▶ **Check your understanding**:
a) Retype the Agoda passage word for word, from "We Tested Our" to "in further conversions.".
b) Answer these questions about the Agoda passage:
(i) Which channels make up the storefront that Agoda has worked to improve?
(ii) Why can a business with a higher conversion rate target its marketing more effectively?
(iii) Which factors complicate the measurement of traffic?
c) Could you proceed with the Agoda passage on choosing a conversion metric, starting right after its final sentence?

▶ **Text segment**:
______________________________

Because we believe that our experiences and insights may be helpful to other companies, both within e-commerce and beyond, we’re sharing them here.
We Tested Our Way Toward a Metric
Since the company’s earliest days, Agoda has focused on continuously improving its front end, or storefront — the website and mobile apps through which customers search for, select, and purchase travel products — to convert website visits into sales. By increasing its conversion rate, a digital business can target its marketing more effectively, because existing customers are easier to engage than new ones. Revenues from the converted customers can be deployed to make the marketing increasingly efficient, which pays off in further conversions.
In light of these benefits, conversion rate may seem like the perfect primary KPI for our business, with return on investment as an obvious constraint. (After all, why chase down conversions that are exceedingly hard to get and not likely to pay off later?) To calculate conversion rate, you typically divide traffic numbers by sales. Unfortunately, measuring traffic isn’t as straightforward as it sounds; it’s complicated by numerous factors, including unwieldy bots, aggressive marketing, and the many indirect ways customers can come to the site.

______________________________

▶ **Listed entries**:
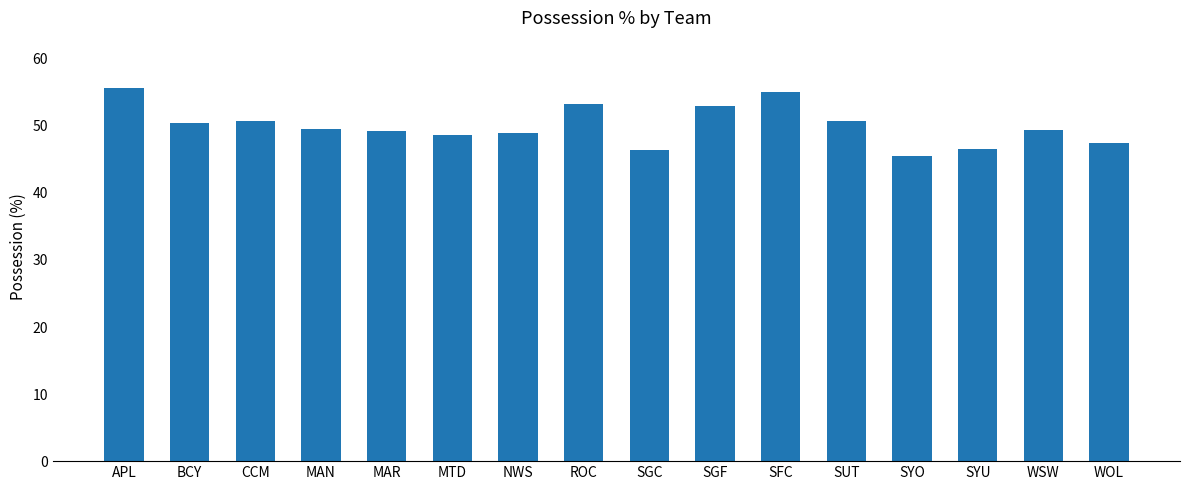

The value at BCY is 50.4. True or false?

True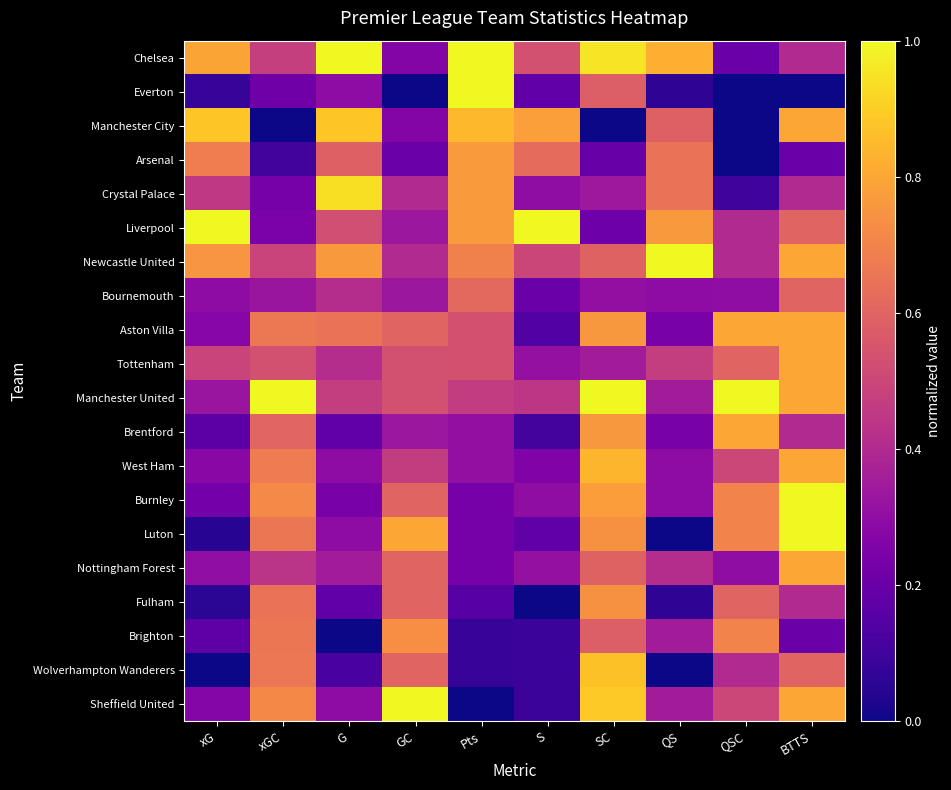

Count the number of categories in the chart.

10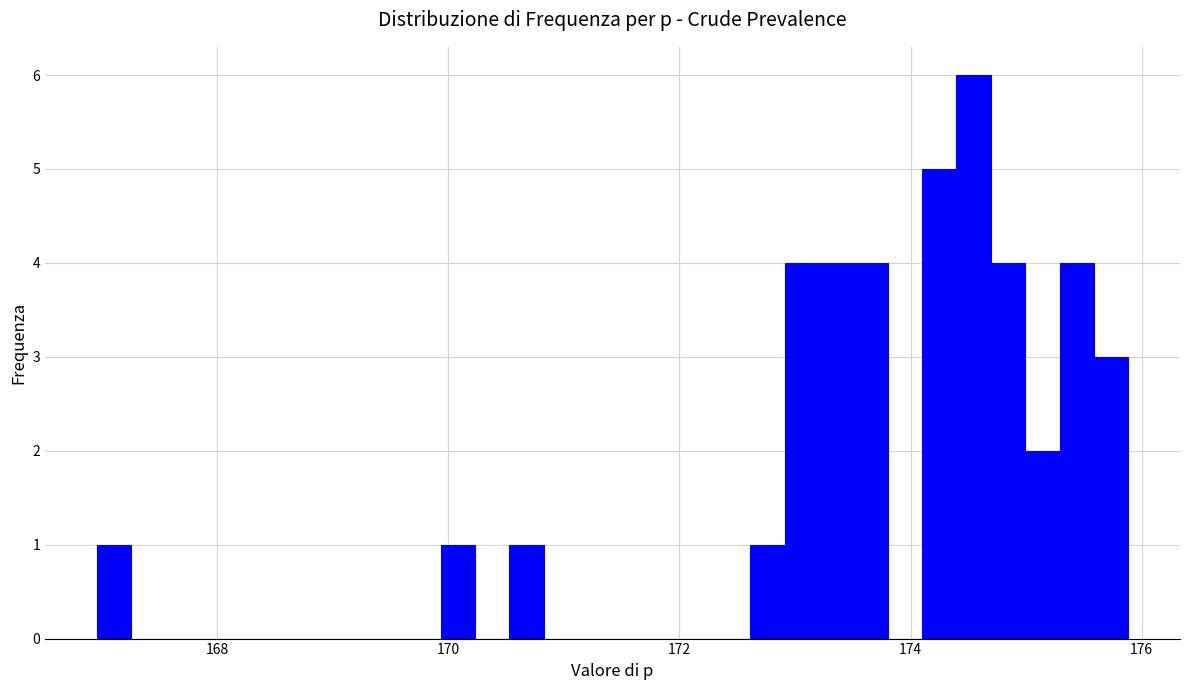

Read against the x-axis, roughly where is the centre of the tallest bar?

174.6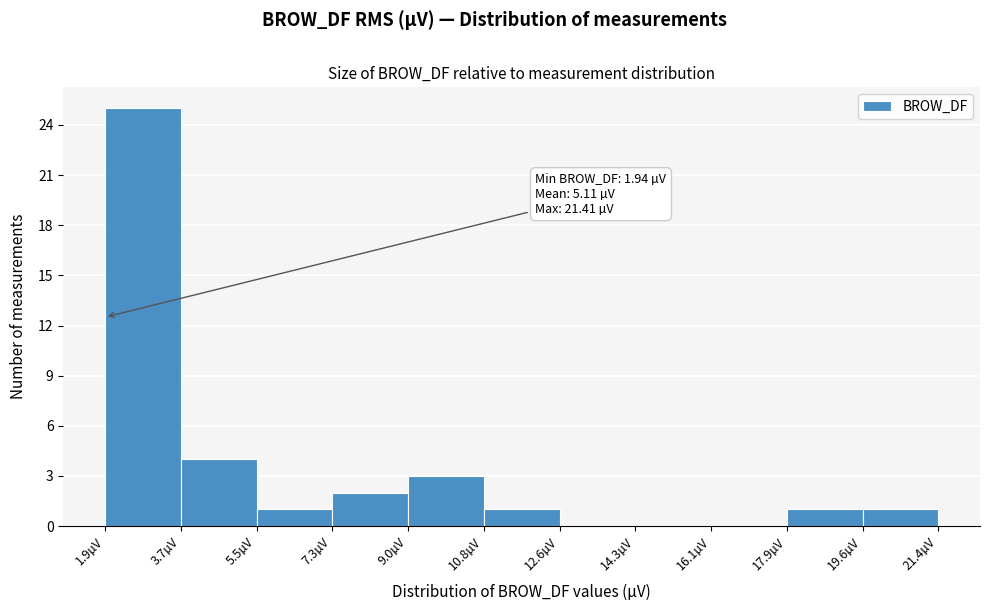

Over which range of the x-axis is the bar tallest?

2.0 to 3.8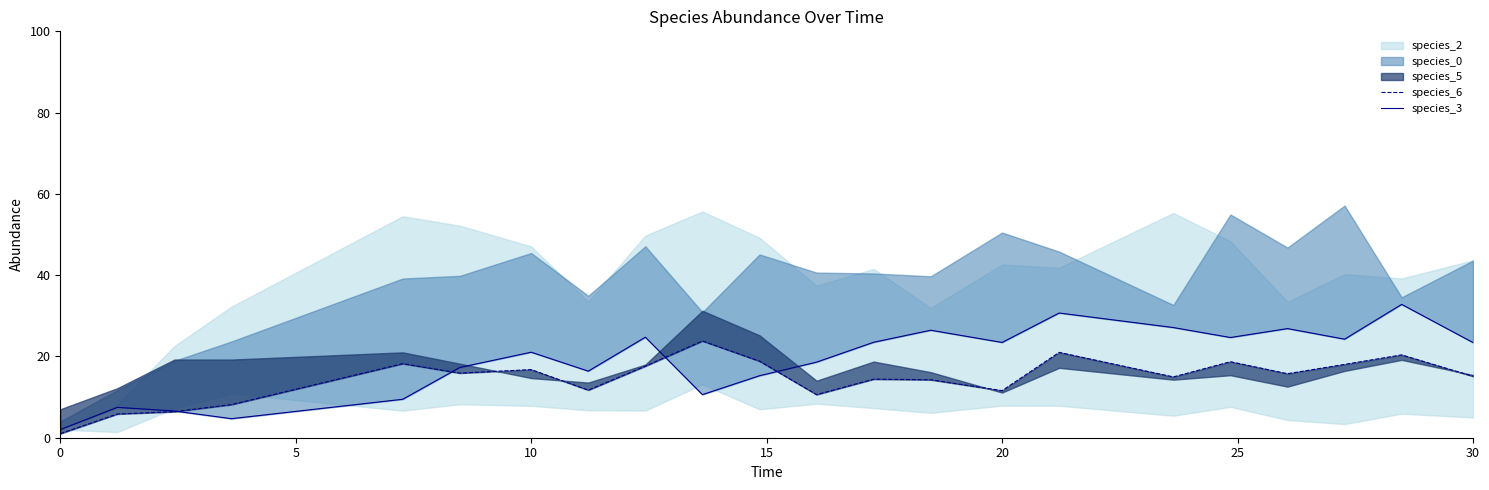

What is the label of the 5th point from the left?

20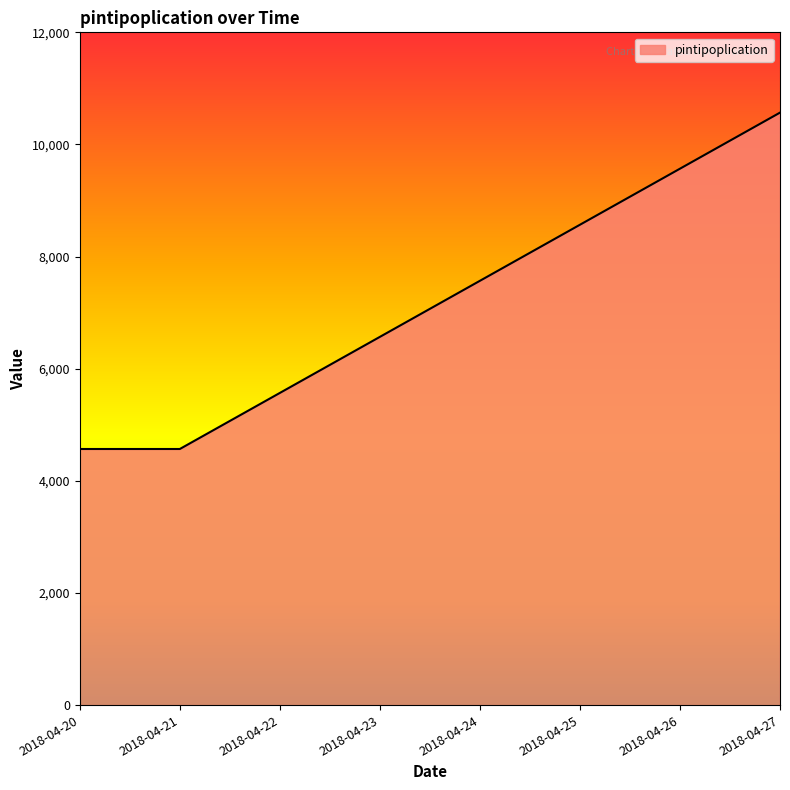

Between 2018-04-26 and 2018-04-27, which is larger?

2018-04-27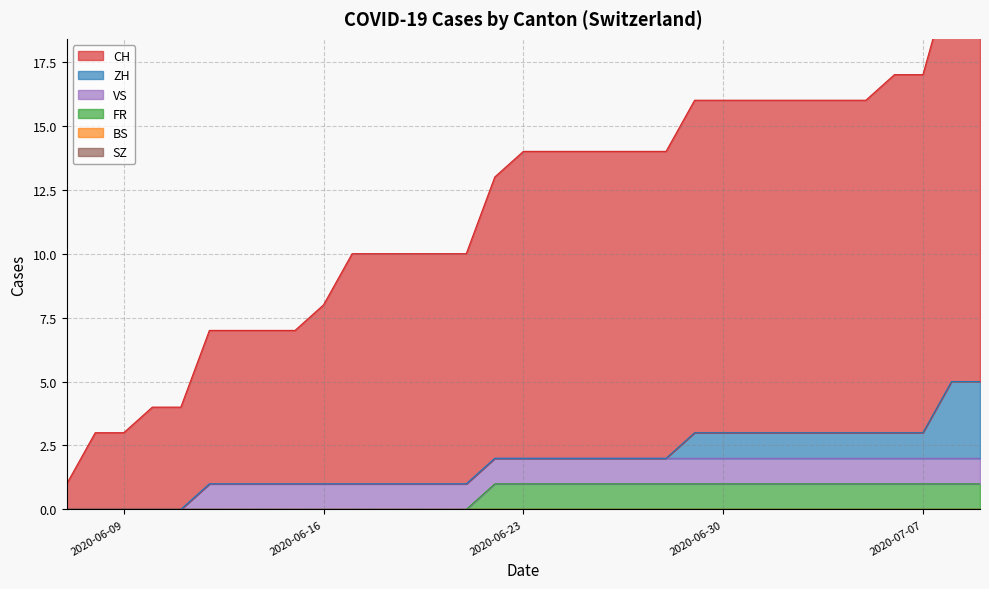

How many distinct data groups are displayed?

6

______________________________

▶ **Responses for each task**:
a)
We Tested Our Way Toward a Metric
Since the company’s earliest days, Agoda has focused on continuously improving its front end, or storefront — the website and mobile apps through which customers search for, select, and purchase travel products — to convert website visits into sales. By increasing its conversion rate, a digital business can target its marketing more effectively, because existing customers are easier to engage than new ones. Revenues from the converted customers can be deployed to make the marketing increasingly efficient, which pays off in further conversions.

b)
(i) The website and mobile apps through which customers search for, select, and purchase travel products.
(ii) Existing customers are easier to engage than new ones.
(iii) Unwieldy bots, aggressive marketing, and the many indirect ways customers can come to the site.

c)
Still, we knew we wanted to reap the benefits of increased conversions — and do it faster than the competition. But how would we go about it and track our progress accurately, given how imprecise those traffic numbers could be? To sort that out, we started conducting small experiments, one after another, to test platform changes that we had reason to believe would increase conversions. We used A/B testing, which involved changing a single element (such as a color, a button, an image, or a message — like “Rooms are limited!” or “Good choice!”) for a subset of our users and comparing the results with a control group’s. “Winning” experiments — those that generated more bookings than the control — were incorporated into our coding and rolled out to customers more broadly.
Finding those winners was difficult. Often, our hypotheses about what would improve sales turned out to be wrong. Around 80% to 90% of our experiments were good ideas by smart people but did not improve our business; many actually made the results worse. For example, if we told customers, “Book now or this room will be gone!” we might motivate them to purchase the room — or we might annoy them and cause them to abandon the booking process. In addition, making a software change could introduce a bug we weren’t aware of. But those types of failures were part of the process.
Experimentation helped us determine what was going to work and what wasn’t. Initially, we ran experiments as one-offs, but to learn from them more effectively, we built a centralized system that allowed us to log and analyze test results in detail and then make and measure changes to the website. This experiment “engine” gave us a consistent, scalable way to make decisions and assess their impact on conversion, and it gave us an early primary metric to work with: speed of experimentation.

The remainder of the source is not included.